This article was originally posted by Dan Chenok on the IBM Center for the Business of Government blog.
Last week, the Obama Administration released its latest set of reports on government performance toward achieving many high-priority goals, within and across agencies. As the Center has written previously, public presentation on this topic focuses on outcomes for high-priority goals can incentivize agencies to reach results in key areas that matter for citizens, businesses, and governments.
Among over 100 goals are 14 that cut across agency boundaries. These “Cross-Agency Priority” (CAP) goals include significant areas of government activity that do not fall into a single agency’s jurisdiction. One such area is Cybersecurity; the “goal leader” for this activity is Michael Daniel, who serves as the Special Assistant to the President and Cybersecurity Coordinator in the White House.
The three key areas on which the goal focuses are not new, but are brought together in a way that provides a renewed emphasis on their importance and linkage as part of an overall cybersecurity strategy.

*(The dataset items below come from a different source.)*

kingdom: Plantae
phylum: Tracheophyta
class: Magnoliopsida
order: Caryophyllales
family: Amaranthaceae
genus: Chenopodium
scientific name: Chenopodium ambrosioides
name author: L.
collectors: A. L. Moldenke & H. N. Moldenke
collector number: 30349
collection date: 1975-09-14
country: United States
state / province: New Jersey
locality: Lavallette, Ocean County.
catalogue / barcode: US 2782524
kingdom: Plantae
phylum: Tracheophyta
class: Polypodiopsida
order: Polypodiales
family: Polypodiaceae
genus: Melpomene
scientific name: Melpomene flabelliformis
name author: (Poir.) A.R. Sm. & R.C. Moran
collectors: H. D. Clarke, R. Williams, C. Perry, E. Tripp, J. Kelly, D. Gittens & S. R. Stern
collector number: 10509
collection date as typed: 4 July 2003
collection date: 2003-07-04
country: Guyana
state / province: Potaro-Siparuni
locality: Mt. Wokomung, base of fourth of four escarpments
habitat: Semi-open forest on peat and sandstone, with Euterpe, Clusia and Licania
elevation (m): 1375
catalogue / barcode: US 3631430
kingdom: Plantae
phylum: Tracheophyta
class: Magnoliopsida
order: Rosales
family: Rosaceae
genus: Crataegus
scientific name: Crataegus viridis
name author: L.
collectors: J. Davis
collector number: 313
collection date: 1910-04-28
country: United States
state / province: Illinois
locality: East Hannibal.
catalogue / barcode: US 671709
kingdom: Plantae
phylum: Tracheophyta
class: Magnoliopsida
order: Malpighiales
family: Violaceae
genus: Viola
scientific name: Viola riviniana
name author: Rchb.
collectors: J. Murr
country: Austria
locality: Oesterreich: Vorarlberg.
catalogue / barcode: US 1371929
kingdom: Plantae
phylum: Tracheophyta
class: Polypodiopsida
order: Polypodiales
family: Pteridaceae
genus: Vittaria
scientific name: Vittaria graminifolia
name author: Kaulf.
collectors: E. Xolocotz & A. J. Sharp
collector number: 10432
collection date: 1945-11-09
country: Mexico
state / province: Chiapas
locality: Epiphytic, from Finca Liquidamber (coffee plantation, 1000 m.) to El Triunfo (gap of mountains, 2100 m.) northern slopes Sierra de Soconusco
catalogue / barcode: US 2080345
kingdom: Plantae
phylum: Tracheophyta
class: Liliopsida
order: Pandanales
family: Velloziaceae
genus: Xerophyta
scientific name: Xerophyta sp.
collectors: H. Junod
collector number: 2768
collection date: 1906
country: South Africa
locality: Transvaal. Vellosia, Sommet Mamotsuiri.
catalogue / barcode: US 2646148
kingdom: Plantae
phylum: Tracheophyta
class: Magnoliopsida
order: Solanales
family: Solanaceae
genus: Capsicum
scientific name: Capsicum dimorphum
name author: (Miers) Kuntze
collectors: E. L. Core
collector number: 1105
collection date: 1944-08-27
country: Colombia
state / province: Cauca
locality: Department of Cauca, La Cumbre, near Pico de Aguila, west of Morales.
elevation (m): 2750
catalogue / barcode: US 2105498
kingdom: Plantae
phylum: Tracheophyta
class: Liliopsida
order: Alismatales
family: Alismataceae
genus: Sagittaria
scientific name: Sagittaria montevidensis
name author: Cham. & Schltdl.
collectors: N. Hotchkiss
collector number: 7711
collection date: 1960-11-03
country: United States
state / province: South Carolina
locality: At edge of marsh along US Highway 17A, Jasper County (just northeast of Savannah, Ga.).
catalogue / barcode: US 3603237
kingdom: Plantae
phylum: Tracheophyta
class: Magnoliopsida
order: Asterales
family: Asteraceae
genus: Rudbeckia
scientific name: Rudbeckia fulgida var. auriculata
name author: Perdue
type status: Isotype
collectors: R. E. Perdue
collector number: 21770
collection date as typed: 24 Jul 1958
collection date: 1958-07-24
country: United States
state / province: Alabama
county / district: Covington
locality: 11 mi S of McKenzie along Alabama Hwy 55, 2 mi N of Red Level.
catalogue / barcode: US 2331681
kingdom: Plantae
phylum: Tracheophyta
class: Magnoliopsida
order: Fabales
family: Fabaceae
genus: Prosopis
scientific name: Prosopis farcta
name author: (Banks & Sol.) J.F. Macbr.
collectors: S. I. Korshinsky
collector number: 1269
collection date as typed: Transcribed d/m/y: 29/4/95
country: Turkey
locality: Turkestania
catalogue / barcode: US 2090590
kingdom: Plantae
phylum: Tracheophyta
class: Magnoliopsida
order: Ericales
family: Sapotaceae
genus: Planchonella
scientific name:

As stated on the Performance.Gov description, the cyber security goal:
“helps Federal departments and agencies improve cybersecurity performance by focusing efforts on what data and information is entering and exiting their networks, what components are on their information networks and when their security status changes, and who is on their systems. [emphasis in the original]” Specifically, the goal addresses:
- Trusted Internet Connections (TIC) – Consolidating external Internet traffic and ensuring a set of common security capabilities for situational awareness.
- Continuous Monitoring of Federal Information Systems – Transforming static security into an integral part of a dynamic enterprise-wide risk management process … to maintain an ongoing near-real-time awareness and assessment of information security risk and rapidly respond
- Strong Authentication – Ensuring only authorized employees have access to Federal information systems by requiring a higher level of assurance through using multi-factor authentication, such as Personal Identity Verification (PIV) cards.”
It is important to recognize that linking cybersecurity to a set of goals that focus on mission outcomes is itself novel. For many years, including throughout my tenure in government, cybersecurity was not considered by most to be core to mission effectiveness. But as government and the private sector move more programs and activities to the Internet, and as the Administration calls for agencies to leverage Open Data and Open Government as core to their strategy for delivering services and information, protecting the systems and data flows that drive those programs and activities becomes paramount to their success. What’s good for programs is good for cyber, and vice-versa – the goal measurement process reinforces this.
Another new component of this approach is the focus on collaboration for cybersecurity by the agency’s Chief Information Officer (CIO) and Performance Improvement Officer (PIO). As the Goal summary further states:
“the PIO and CIO work together to support the COO to improve agency cybersecurity performance … The Role of the PIO is to assist the CIO with coordinating efforts across the agency while making sure the performance framework is in place to drive success.”
This section closes by calling on the PIO and CIO to ensure that cybersecurity priorities are part of agency strategic and performance plans, as well as budget submissions.
By bringing together a governance framework that includes both the senior officials responsible for overseeing program performance (the PIO) and those responsible for cybersecurity (the CIO), the CAP goal drives agencies to implement and oversee cyber activities not as a separate set of considerations after a program or mission is implemented, but rather as integral to the design and operation of programs. Cybersecurity leaders have long advocated to build cyber into information technology projects, and agency actions under the Federal Information Security Management Act (FISMA) have seen significant progress on this over the last 10 years. The Cybsecurity CAP goal framework takes another step forward, by setting a framework in place for building cyber considerations into the operation and success of mission-focused activities via the PIO-CIO linkage, reporting to the COO.
As the CAP summary notes, agencies still have a ways to go to reach the success metrics identified for this goal. But this new emphasis on bringing cybersecurity into the mainstream of agency operations – similar to how private sector leaders have brought cyber into the Boardroom – lays a foundation for success in the future.